:: Task input

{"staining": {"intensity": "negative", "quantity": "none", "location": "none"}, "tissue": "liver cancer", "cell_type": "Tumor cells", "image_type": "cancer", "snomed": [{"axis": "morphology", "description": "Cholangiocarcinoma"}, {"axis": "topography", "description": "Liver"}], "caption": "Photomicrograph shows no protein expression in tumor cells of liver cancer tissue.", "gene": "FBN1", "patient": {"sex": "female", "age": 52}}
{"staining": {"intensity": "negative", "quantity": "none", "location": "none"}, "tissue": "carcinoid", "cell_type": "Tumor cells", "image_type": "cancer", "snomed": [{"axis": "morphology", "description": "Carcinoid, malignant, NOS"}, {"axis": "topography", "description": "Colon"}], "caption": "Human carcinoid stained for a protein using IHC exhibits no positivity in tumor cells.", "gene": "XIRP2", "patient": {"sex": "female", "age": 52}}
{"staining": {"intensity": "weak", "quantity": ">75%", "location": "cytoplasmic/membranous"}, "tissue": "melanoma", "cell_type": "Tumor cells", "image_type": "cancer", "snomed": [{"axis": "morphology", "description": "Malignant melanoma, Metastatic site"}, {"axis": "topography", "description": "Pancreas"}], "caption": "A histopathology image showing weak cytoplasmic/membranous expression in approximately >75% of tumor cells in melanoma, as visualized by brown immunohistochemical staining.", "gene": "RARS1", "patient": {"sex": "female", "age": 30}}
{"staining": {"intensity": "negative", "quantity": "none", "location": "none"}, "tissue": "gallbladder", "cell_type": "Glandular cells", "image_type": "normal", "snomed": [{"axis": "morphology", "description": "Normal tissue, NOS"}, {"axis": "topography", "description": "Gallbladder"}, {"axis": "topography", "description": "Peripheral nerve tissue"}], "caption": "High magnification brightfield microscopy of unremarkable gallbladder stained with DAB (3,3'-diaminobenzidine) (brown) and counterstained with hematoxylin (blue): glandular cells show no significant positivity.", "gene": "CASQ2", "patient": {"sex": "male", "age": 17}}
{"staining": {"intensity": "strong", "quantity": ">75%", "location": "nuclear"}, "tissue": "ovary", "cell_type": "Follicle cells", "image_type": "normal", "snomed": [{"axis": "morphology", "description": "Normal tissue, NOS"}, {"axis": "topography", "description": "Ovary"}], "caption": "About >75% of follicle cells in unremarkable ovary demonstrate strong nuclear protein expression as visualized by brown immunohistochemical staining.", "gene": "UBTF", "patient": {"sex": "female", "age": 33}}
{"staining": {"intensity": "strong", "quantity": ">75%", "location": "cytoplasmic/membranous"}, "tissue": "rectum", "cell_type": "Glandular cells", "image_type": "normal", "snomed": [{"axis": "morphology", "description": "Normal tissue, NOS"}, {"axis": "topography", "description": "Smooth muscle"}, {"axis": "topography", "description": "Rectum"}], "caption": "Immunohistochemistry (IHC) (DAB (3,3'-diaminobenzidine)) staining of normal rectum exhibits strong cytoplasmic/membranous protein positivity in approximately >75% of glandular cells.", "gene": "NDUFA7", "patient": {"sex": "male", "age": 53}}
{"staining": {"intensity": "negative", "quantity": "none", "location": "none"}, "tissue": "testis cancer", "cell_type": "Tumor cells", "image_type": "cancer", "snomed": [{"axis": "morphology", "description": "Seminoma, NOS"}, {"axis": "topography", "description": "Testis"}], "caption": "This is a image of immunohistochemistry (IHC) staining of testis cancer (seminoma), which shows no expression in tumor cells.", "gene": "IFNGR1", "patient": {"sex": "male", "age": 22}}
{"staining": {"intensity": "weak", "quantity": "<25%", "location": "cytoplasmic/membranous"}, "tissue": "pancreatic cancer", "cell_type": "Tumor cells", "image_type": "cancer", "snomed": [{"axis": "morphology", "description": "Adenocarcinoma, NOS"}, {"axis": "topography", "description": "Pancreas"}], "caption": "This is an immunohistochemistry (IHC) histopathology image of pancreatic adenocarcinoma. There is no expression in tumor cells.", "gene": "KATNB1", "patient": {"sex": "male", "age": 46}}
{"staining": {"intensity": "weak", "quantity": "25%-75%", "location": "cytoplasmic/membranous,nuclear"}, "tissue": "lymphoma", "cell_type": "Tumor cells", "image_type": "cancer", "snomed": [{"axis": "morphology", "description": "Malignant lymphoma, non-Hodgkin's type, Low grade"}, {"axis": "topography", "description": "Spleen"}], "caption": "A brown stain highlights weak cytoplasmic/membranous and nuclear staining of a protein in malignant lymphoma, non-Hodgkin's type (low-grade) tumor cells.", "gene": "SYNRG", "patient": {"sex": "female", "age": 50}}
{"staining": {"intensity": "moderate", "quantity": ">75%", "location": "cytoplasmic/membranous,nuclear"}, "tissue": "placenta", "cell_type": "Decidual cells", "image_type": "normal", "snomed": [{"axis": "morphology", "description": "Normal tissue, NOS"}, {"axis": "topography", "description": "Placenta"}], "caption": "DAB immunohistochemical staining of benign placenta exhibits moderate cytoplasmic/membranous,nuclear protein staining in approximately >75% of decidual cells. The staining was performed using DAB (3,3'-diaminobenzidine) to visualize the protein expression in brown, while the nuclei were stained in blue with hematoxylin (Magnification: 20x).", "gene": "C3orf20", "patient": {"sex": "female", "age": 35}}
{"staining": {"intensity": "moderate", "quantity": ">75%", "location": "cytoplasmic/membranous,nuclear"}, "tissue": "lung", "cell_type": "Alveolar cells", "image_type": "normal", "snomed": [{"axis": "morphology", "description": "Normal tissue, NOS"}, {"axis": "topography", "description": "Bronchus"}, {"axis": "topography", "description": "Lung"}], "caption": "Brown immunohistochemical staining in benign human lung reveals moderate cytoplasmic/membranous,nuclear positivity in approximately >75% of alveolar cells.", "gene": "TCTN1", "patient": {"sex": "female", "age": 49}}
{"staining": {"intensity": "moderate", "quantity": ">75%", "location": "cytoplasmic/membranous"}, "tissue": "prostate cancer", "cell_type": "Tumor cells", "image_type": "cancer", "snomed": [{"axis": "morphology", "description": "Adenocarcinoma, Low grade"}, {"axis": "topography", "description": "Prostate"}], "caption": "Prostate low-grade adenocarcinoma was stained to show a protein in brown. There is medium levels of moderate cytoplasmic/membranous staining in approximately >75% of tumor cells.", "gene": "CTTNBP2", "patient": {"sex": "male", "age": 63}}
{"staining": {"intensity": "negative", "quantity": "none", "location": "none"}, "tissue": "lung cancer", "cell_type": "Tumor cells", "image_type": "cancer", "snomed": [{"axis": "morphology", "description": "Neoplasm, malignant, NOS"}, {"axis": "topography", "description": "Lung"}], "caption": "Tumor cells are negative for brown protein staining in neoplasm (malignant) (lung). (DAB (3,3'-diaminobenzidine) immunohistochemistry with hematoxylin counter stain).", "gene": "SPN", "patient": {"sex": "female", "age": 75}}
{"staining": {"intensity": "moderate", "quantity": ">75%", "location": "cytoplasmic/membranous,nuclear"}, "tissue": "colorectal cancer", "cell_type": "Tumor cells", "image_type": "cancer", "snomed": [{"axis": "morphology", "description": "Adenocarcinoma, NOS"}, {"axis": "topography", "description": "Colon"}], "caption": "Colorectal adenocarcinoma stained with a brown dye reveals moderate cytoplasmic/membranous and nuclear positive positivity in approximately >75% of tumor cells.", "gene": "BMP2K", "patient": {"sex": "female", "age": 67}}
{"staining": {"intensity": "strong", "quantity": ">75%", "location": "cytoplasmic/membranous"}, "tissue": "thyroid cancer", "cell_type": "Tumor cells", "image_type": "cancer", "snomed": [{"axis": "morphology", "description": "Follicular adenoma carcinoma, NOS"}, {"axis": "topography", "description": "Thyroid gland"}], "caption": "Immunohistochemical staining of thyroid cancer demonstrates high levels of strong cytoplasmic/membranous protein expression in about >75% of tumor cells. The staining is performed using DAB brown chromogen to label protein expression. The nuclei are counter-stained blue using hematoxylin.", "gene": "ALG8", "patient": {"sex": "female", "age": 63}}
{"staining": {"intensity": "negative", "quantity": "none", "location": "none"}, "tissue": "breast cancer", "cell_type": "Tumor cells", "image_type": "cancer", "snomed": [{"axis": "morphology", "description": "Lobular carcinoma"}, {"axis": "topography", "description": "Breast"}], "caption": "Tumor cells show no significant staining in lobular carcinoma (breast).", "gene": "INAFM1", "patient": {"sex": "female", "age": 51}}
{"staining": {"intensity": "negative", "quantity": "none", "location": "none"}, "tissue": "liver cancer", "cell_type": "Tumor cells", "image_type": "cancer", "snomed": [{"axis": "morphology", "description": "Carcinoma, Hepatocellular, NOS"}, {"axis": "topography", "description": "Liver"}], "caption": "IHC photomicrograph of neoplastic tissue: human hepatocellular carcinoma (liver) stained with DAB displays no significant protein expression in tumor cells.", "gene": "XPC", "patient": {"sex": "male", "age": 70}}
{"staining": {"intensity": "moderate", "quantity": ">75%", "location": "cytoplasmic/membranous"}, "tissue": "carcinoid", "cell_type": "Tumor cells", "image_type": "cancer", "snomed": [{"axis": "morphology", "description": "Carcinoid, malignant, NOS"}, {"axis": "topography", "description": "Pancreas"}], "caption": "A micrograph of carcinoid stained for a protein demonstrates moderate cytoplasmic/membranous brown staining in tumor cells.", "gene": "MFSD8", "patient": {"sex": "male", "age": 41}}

::::

→ Work request:
Give back the lines of the data exactly as they are written, from the first line through the line containing "magnification brightfield microscopy".

→ Answer box:
{"staining": {"intensity": "negative", "quantity": "none", "location": "none"}, "tissue": "liver cancer", "cell_type": "Tumor cells", "image_type": "cancer", "snomed": [{"axis": "morphology", "description": "Cholangiocarcinoma"}, {"axis": "topography", "description": "Liver"}], "caption": "Photomicrograph shows no protein expression in tumor cells of liver cancer tissue.", "gene": "FBN1", "patient": {"sex": "female", "age": 52}}
{"staining": {"intensity": "negative", "quantity": "none", "location": "none"}, "tissue": "carcinoid", "cell_type": "Tumor cells", "image_type": "cancer", "snomed": [{"axis": "morphology", "description": "Carcinoid, malignant, NOS"}, {"axis": "topography", "description": "Colon"}], "caption": "Human carcinoid stained for a protein using IHC exhibits no positivity in tumor cells.", "gene": "XIRP2", "patient": {"sex": "female", "age": 52}}
{"staining": {"intensity": "weak", "quantity": ">75%", "location": "cytoplasmic/membranous"}, "tissue": "melanoma", "cell_type": "Tumor cells", "image_type": "cancer", "snomed": [{"axis": "morphology", "description": "Malignant melanoma, Metastatic site"}, {"axis": "topography", "description": "Pancreas"}], "caption": "A histopathology image showing weak cytoplasmic/membranous expression in approximately >75% of tumor cells in melanoma, as visualized by brown immunohistochemical staining.", "gene": "RARS1", "patient": {"sex": "female", "age": 30}}
{"staining": {"intensity": "negative", "quantity": "none", "location": "none"}, "tissue": "gallbladder", "cell_type": "Glandular cells", "image_type": "normal", "snomed": [{"axis": "morphology", "description": "Normal tissue, NOS"}, {"axis": "topography", "description": "Gallbladder"}, {"axis": "topography", "description": "Peripheral nerve tissue"}], "caption": "High magnification brightfield microscopy of unremarkable gallbladder stained with DAB (3,3'-diaminobenzidine) (brown) and counterstained with hematoxylin (blue): glandular cells show no significant positivity.", "gene": "CASQ2", "patient": {"sex": "male", "age": 17}}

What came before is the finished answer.